| Task objective |
Write out exactly the lines of the entries below from the one holding "15: (146, 497, 1.23)" to the one holding "46: (332, 492, 1.50)", inclusive, and leave out all other lines.

| Material provided |

<<<<

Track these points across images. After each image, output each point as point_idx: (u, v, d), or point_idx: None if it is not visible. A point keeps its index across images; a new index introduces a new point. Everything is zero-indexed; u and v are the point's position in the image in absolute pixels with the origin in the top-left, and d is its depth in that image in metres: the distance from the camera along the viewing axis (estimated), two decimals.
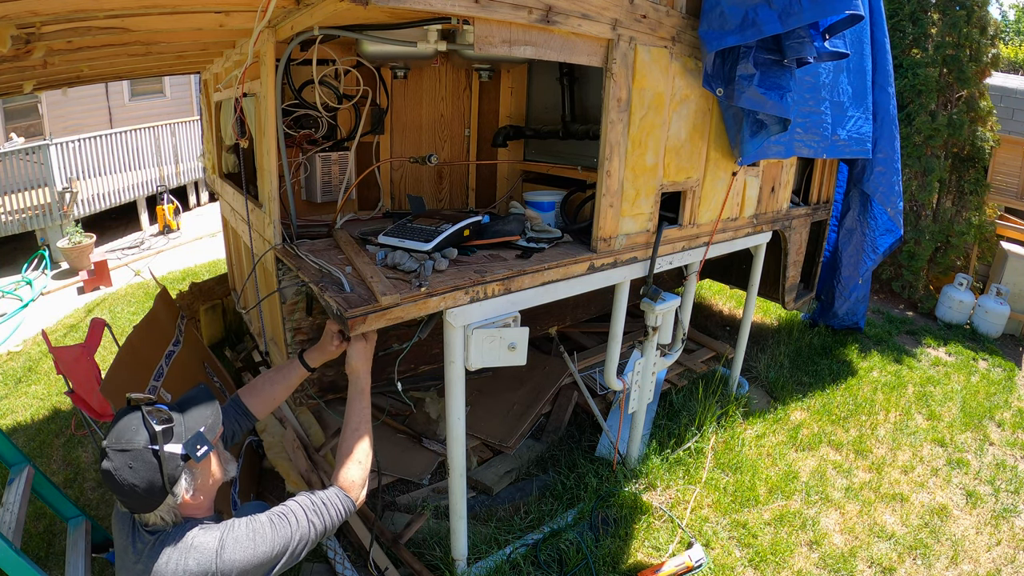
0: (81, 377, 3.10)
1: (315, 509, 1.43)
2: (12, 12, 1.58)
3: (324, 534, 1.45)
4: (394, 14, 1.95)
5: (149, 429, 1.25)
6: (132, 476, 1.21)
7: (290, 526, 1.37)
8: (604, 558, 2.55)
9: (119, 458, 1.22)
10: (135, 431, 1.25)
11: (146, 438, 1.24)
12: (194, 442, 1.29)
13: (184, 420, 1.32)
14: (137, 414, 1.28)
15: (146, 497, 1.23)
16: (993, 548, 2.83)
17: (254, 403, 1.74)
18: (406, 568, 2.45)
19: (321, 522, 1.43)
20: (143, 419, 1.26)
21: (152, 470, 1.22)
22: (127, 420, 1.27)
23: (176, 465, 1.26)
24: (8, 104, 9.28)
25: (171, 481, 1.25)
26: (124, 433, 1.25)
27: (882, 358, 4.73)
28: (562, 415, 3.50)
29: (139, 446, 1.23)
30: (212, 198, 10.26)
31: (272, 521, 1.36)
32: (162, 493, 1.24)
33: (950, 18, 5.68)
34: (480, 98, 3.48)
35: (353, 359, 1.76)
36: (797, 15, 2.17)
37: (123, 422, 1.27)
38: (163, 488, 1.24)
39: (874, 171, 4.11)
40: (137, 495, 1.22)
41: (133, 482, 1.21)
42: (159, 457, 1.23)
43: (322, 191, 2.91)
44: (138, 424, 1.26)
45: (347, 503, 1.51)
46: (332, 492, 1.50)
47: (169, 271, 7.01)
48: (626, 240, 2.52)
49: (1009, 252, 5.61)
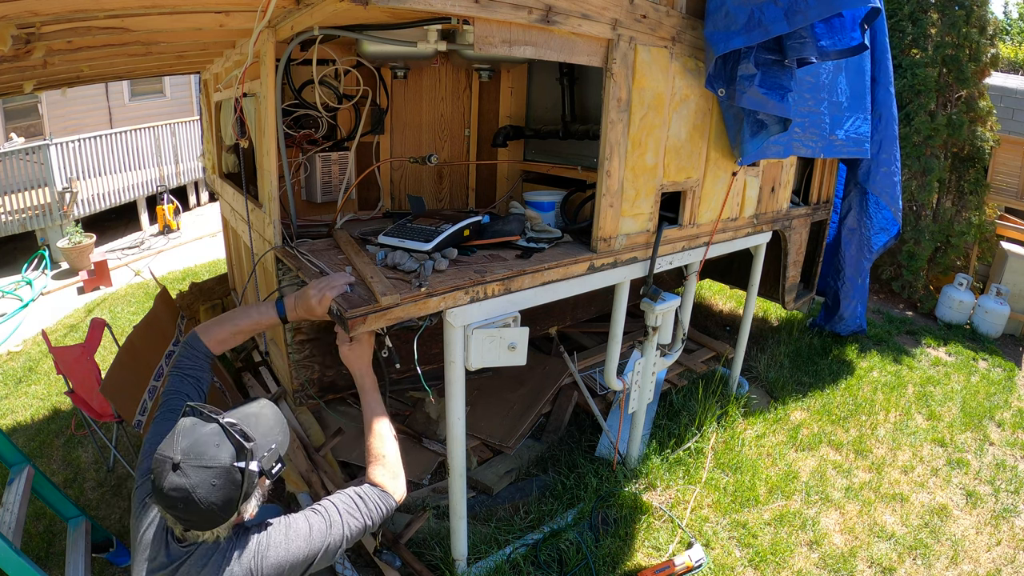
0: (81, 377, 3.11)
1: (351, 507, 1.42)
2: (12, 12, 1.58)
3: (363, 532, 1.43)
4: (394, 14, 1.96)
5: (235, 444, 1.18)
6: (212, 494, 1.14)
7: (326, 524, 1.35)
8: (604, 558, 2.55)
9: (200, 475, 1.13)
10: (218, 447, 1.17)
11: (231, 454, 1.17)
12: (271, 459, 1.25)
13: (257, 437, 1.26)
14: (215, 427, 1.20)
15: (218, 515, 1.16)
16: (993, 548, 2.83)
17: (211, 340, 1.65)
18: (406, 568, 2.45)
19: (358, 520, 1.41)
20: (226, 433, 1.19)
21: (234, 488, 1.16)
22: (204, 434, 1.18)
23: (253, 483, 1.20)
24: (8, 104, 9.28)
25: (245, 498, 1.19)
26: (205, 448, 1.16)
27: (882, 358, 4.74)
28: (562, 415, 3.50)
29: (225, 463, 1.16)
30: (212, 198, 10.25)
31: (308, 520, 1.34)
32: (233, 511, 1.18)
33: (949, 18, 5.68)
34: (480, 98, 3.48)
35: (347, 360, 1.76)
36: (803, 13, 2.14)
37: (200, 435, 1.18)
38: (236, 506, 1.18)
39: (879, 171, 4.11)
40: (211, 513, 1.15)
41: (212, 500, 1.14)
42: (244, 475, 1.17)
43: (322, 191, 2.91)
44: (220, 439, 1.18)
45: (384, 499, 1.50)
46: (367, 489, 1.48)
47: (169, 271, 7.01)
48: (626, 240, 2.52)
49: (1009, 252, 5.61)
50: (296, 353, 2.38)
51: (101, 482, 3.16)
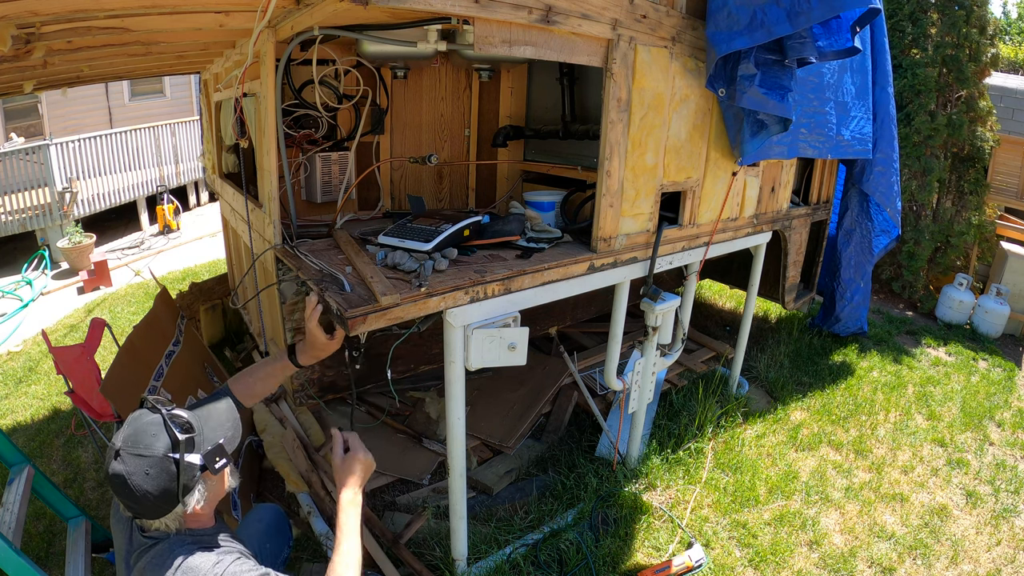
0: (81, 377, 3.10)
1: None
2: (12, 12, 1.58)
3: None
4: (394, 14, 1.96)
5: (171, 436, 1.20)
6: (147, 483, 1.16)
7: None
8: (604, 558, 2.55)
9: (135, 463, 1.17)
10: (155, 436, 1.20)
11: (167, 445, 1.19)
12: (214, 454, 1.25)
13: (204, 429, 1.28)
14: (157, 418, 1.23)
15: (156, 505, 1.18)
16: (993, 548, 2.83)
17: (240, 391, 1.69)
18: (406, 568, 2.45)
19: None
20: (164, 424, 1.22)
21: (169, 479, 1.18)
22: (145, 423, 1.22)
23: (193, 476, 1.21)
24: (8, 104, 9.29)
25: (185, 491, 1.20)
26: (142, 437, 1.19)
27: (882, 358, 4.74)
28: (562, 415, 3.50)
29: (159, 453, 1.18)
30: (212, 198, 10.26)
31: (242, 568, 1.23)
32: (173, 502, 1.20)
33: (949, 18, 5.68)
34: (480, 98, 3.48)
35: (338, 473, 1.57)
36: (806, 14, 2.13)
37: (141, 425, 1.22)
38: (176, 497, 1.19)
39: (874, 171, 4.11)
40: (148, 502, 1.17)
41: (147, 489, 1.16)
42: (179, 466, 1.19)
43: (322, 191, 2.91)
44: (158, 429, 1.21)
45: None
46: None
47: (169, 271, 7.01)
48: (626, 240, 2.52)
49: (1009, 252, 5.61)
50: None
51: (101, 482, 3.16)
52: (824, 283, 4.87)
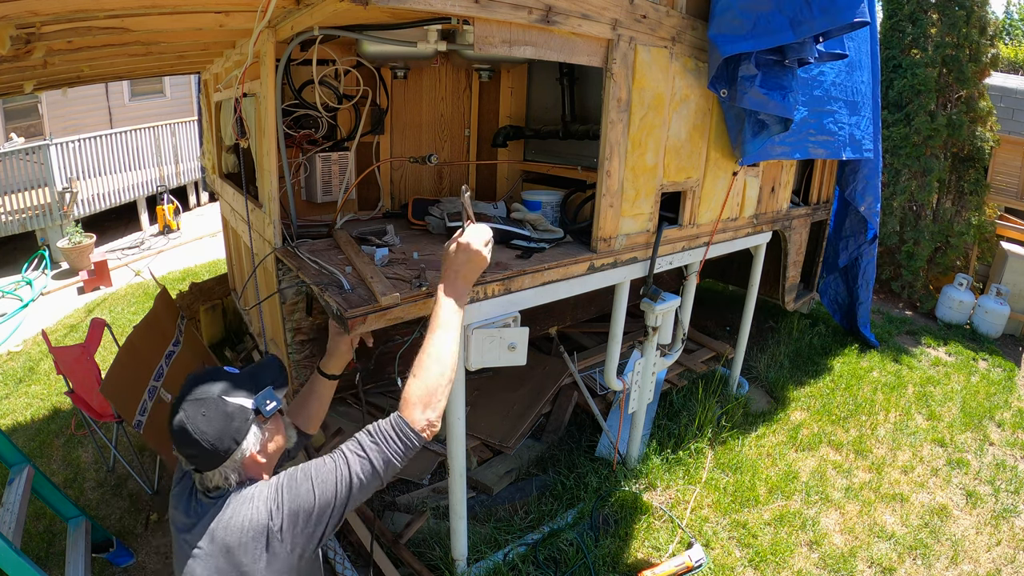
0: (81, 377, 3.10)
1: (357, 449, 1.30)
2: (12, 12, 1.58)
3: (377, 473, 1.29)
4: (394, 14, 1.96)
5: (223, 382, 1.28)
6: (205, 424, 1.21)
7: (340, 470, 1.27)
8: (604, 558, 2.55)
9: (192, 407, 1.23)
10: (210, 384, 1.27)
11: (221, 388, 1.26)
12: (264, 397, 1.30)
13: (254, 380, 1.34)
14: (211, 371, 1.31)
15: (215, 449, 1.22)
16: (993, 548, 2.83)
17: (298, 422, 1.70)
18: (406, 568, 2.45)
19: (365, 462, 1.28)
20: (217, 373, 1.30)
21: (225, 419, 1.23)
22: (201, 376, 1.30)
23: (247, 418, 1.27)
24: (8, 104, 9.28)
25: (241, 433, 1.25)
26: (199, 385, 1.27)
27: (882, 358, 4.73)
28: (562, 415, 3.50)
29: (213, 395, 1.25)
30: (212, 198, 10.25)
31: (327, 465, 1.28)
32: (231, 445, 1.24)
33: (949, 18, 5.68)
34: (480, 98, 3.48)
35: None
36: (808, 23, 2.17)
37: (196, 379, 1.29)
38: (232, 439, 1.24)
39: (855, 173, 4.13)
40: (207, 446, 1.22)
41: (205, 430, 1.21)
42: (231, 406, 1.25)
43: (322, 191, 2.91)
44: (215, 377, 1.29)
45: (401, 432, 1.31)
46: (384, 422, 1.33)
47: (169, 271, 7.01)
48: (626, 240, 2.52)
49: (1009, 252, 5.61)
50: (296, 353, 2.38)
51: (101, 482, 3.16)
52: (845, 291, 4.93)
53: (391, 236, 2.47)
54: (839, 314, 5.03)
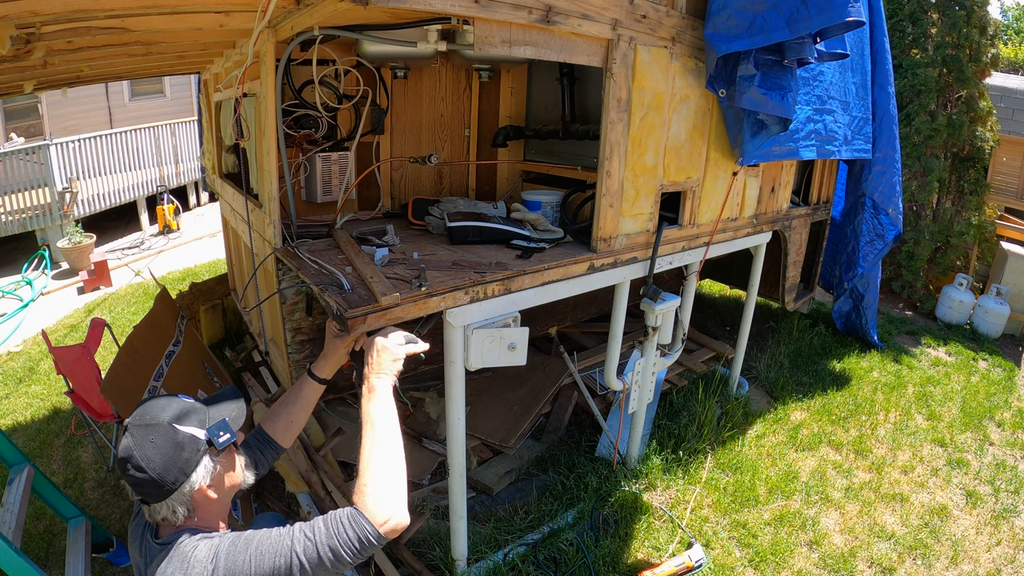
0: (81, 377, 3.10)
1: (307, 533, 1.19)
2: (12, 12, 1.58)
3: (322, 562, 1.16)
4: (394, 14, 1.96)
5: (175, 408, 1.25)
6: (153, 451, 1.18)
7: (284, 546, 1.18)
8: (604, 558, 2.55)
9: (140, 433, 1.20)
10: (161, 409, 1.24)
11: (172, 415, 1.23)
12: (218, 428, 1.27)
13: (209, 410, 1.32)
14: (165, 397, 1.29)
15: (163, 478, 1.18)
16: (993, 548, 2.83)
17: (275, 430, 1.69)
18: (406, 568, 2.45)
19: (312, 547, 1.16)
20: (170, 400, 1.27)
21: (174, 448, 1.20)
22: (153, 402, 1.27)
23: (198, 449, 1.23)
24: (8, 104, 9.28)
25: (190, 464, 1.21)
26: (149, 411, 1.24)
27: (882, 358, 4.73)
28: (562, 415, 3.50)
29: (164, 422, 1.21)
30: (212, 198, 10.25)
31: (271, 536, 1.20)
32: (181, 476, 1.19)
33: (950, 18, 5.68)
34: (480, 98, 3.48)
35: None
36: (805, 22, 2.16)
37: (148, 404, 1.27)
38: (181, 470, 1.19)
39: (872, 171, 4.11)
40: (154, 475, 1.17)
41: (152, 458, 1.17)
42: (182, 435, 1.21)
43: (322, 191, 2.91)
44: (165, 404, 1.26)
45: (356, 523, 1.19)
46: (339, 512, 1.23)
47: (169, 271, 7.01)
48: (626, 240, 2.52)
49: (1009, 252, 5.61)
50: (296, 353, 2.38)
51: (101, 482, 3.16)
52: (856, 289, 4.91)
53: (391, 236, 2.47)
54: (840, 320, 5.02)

>>>>
<<<<

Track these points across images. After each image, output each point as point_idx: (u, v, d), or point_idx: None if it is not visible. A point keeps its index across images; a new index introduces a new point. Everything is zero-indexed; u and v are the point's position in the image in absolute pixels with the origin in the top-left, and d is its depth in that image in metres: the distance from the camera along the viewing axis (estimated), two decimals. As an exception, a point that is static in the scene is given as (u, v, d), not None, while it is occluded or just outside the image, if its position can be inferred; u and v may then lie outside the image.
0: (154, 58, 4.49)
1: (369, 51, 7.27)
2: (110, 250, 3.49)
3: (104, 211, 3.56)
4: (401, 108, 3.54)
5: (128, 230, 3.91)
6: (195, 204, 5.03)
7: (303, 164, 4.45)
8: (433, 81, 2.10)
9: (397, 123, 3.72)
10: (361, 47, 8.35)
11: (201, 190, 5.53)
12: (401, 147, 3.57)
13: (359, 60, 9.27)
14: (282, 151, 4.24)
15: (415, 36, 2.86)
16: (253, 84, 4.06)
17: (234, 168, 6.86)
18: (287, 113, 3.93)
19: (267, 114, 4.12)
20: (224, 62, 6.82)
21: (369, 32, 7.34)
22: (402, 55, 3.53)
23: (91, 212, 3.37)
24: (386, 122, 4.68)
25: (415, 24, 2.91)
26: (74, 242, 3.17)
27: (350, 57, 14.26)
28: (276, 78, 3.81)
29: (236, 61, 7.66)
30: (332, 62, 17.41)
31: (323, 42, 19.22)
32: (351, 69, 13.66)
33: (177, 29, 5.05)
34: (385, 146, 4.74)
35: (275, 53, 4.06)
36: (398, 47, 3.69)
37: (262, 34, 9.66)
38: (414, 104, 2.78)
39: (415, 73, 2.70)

>>>>

| Task response |
15: (146, 497, 1.23)
16: (993, 548, 2.83)
17: (254, 403, 1.74)
18: (406, 568, 2.45)
19: (321, 522, 1.43)
20: (143, 419, 1.26)
21: (152, 470, 1.22)
22: (127, 420, 1.27)
23: (176, 465, 1.26)
24: (8, 104, 9.28)
25: (171, 481, 1.25)
26: (124, 433, 1.25)
27: (882, 358, 4.73)
28: (562, 415, 3.50)
29: (139, 446, 1.23)
30: (212, 198, 10.26)
31: (272, 521, 1.36)
32: (162, 493, 1.24)
33: (950, 18, 5.68)
34: (480, 98, 3.48)
35: (353, 359, 1.76)
36: (797, 15, 2.17)
37: (123, 422, 1.27)
38: (163, 488, 1.24)
39: (874, 171, 4.11)
40: (137, 495, 1.22)
41: (133, 482, 1.21)
42: (159, 457, 1.23)
43: (322, 191, 2.91)
44: (138, 424, 1.26)
45: (347, 503, 1.51)
46: (332, 492, 1.50)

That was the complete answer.